At a Glance
- Tasks: Lead cyber security assessments and ensure compliance with industry standards.
- Company: Join QBE, a leader in cyber security consulting with a collaborative culture.
- Benefits: Enjoy 30 days holiday, flexible working options, and a generous pension plan.
- Other info: Dynamic role with opportunities for growth in a global environment.
- Why this job: Make a real impact in cyber security while working with cutting-edge technologies.
- Qualifications: Experience in security standards like NIST and strong stakeholder management skills.
The predicted salary is between 70000 - 90000 £ per year.
Primary Details
- Time Type: Full time
- Worker Type: Employee
- Location: London
- Type: Permanent, full time
- Hybrid role, happy to talk flexible working
The Opportunity
QBE Europe is seeking a Cyber Security Consulting Lead to join our European Cyber Security team in our London Office. This role will provide Cyber Security Technology and Integration Assessment for QBE's IT Change Projects utilising a Secure Design Framework based on the NIST framework. The role will require the ability to work with Architects and Solution Design SMEs across a range of technologies to identify Cyber threats and gaps in controls and processes. The regular output across workstreams will be the production of the Secure by Design assessment, NFRs and supporting the project in identifying, remediating or raising relevant risks.
Your new role
- Lead security assurance, assessments, advisory for IT and Business projects (Cloud and On-prem) within EO and globally against the NIST 800-53 cyber security standard and compliance framework.
- Partner with the security architecture and other relevant teams to define security patterns and ensure that appropriate security controls are embedded within solutions.
- Develop non-functional security requirements and provide directions on how they should be integrated into solution designs.
- Carry out security risk assessments and provide the appropriate mitigation to identified risks.
- Collaborate, guide and influence IT and Business stakeholders in correcting non-compliant processes.
- Assist and contribute to strategic global, and regional security projects and initiatives and their deployment within EO and Global security teams.
About you
Security and Risk Expertise- Demonstrable experience applying security and risk-based standards, including ISO 2700X, ISO 31000, NIST 800, and PCI-DSS.

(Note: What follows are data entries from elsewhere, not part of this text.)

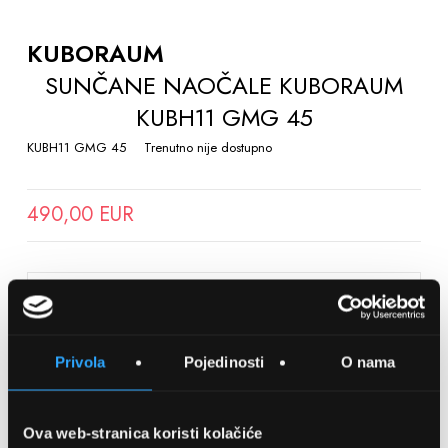
TO
THE
KUBORAUM
BEGINNING
SUNČANE NAOČALE KUBORAUM
OF
KUBH11 GMG 45
THE
IMAGES
KUBH11 GMG 45
Trenutno nije dostupno
GALLERY
490,00 EUR
SPREMITE NA LISTU ŽELJA
Privola
Pojedinosti
O nama
Detalji
Podijeli s prijateljima
Ova web-stranica koristi kolačiće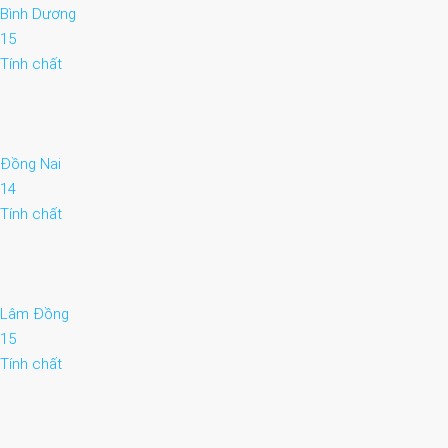
Bình Dương
15
Tính chất
Đồng Nai
14
Tính chất
Lâm Đồng
15
Tính chất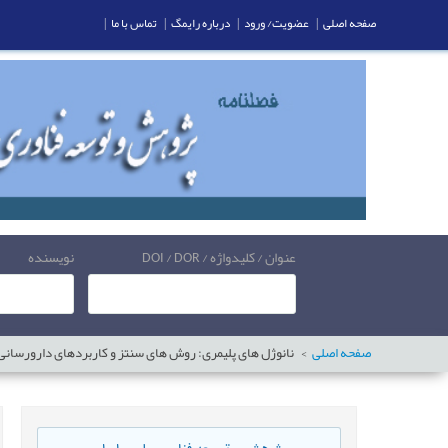
صفحه اصلی
|
عضویت/ ورود
|
درباره رایمگ
|
تماس با ما
|
عنوان / کلیدواژه / DOI / DOR
نویسنده
صفحه اصلی
نانوژل های پلیمری: روش های سنتز و کاربردهای دارورسانی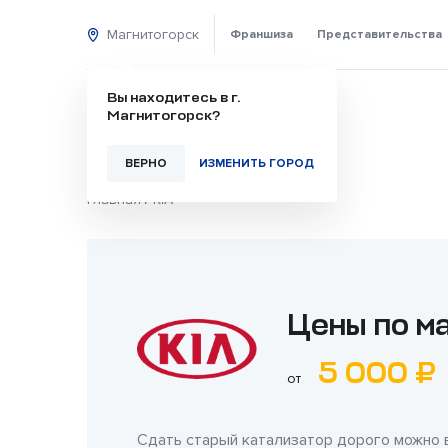
Магнитогорск
Франшиза
Представительства
Вы находитесь в г.
Магнитогорск?
ВЕРНО
ИЗМЕНИТЬ ГОРОД
Главная
/
KIA
Цены по ма
5 000 ₽
от
Сдать старый катализатор дорого можно 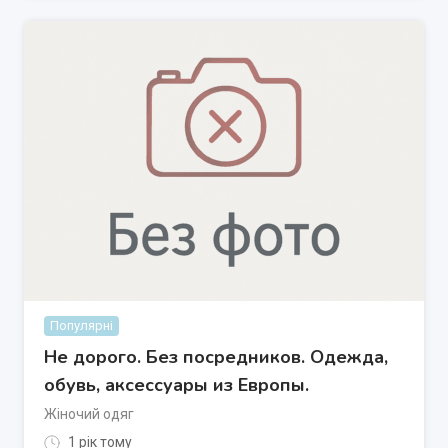
Популярні
Не дорого. Без посредников. Одежда,
обувь, аксессуары из Европы.
Жіночий одяг
1 рік тому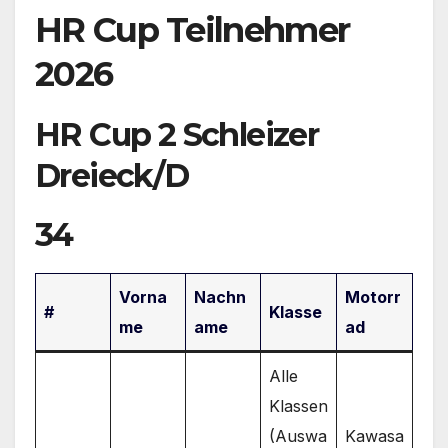
HR Cup Teilnehmer
2026
HR Cup 2 Schleizer
Dreieck/D
34
Vorna
Nachn
Motorr
#
Klasse
me
ame
ad
Alle
Klassen
(Auswa
Kawasa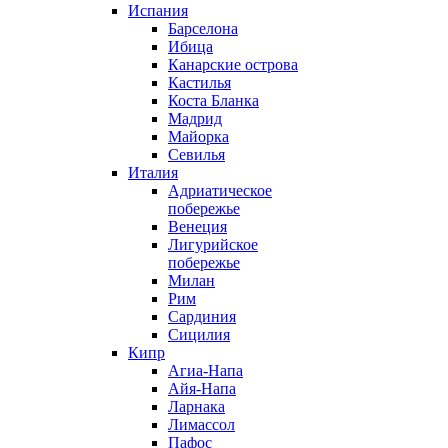
Испания
Барселона
Ибица
Канарские острова
Кастилья
Коста Бланка
Мадрид
Майорка
Севилья
Италия
Адриатическое
побережье
Венеция
Лигурийское
побережье
Милан
Рим
Сардиния
Сицилия
Кипр
Агиа-Напа
Айя-Напа
Ларнака
Лимассол
Пафос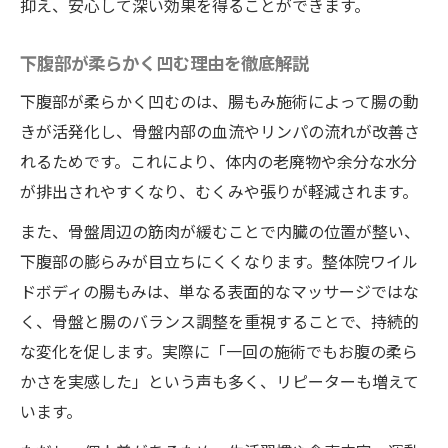
抑え、安心して深い効果を得ることができます。
下腹部が柔らかく凹む理由を徹底解説
下腹部が柔らかく凹むのは、腸もみ施術によって腸の動
きが活発化し、骨盤内部の血流やリンパの流れが改善さ
れるためです。これにより、体内の老廃物や余分な水分
が排出されやすくなり、むくみや張りが軽減されます。
また、骨盤周辺の筋肉が緩むことで内臓の位置が整い、
下腹部の膨らみが目立ちにくくなります。整体院ワイル
ドボディの腸もみは、単なる表面的なマッサージではな
く、骨盤と腸のバランス調整を重視することで、持続的
な変化を促します。実際に「一回の施術でもお腹の柔ら
かさを実感した」という声も多く、リピーターも増えて
います。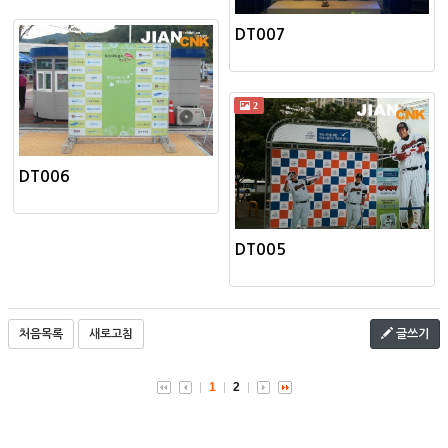
DT007
2
DT006
DT005
처음목록
새로고침
글쓰기
1
2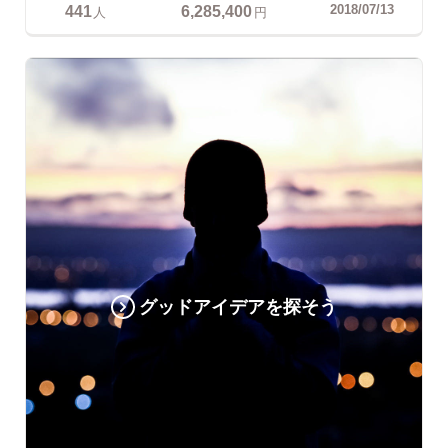
441
6,285,400
2018/07/13
人
円
グッドアイデアを探そう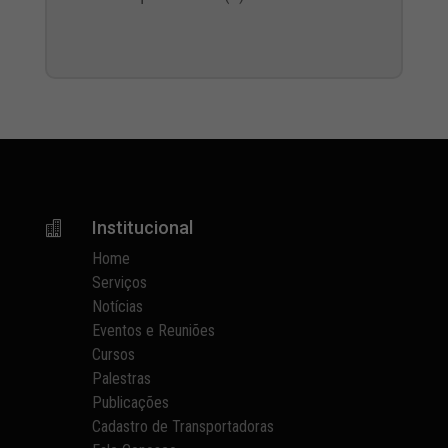
Institucional

Home
Serviços
Notícias
Eventos e Reuniões
Cursos
Palestras
Publicações
Cadastro de Transportadoras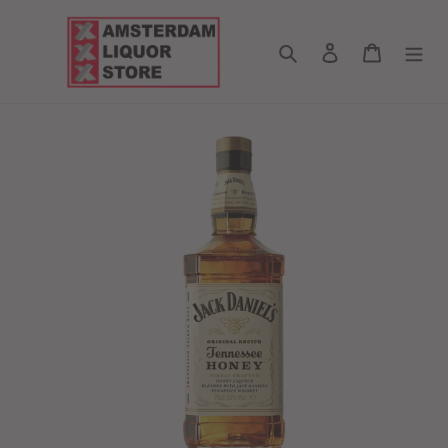
Meteen
naar
Zoeken
Aanmelden
Winkelwa
de
content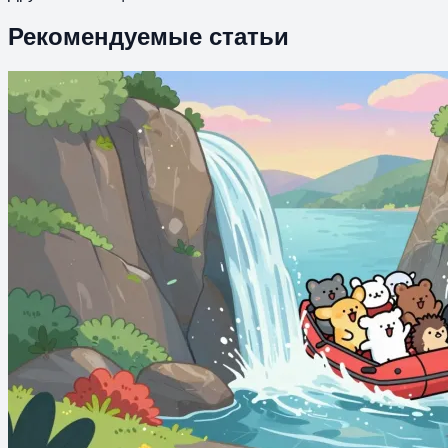
Рекомендуемые статьи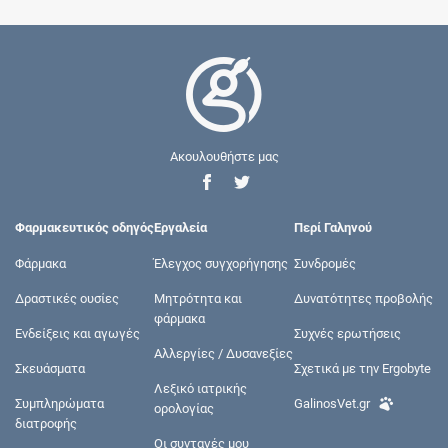
Ακουλουθήστε μας
Φαρμακευτικός οδηγός
Εργαλεία
Περί Γαληνού
Φάρμακα
Έλεγχος συγχορήγησης
Συνδρομές
Δραστικές ουσίες
Μητρότητα και
Δυνατότητες προβολής
φάρμακα
Ενδείξεις και αγωγές
Συχνές ερωτήσεις
Αλλεργίες / Δυσανεξίες
Σκευάσματα
Σχετικά με την Ergobyte
Λεξικό ιατρικής
Συμπληρώματα
GalinosVet.gr
ορολογίας
διατροφής
Οι συνταγές μου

- Strong understanding of how to identify security weaknesses and take accountability for driving mitigations through to a secure outcome.
- Experience working across in-house and outsourced service models, multiple time zones, and multicultural environments.
- Able to work independently while seeking support when needed.
- Financial services experience would be advantageous with awareness of APRA, PRA, FCA.
- Certified Information Systems Security Professional (CISSP)
- Sherwood Applied Business Security Architecture (SABSA) or equivalent, highly regarded.
- Certified Cloud Security Professional (CCSP) or equivalent
- Certified Risk and Information Systems Controls (CRISC)
- Other security certifications such as Certified Information Security Manager (CISM)
Benefits
- 30 days holiday a year with the option to buy up to 2 additional days.
- Flexible working - balancing work and life is important, so our flexible working opportunities are open to all, this can include part-time, job share and compressed hours.
- Pension – you are automatically enrolled into the QBE pension plan, which entitles you to receive employer contributions of 10% of your basic salary.
- Client Counseling
- Commercial Acumen
- Conflict Management
- Critical Thinking
- Customer Service
- Cybersecurity
- Cyber Security Governance
- Cyber Security Management
- Information Security
- Information Security Risk Management
- Intentional collaboration
- Managing performance
- Problem Solving
- Quality Control (QC)
- Risk Management
Application Close Date: 17/07/2026 11:59 PM
Equal Employment Opportunity
QBE is an equal opportunity employer and is required to comply with equal employment opportunity legislation in each jurisdiction it operates.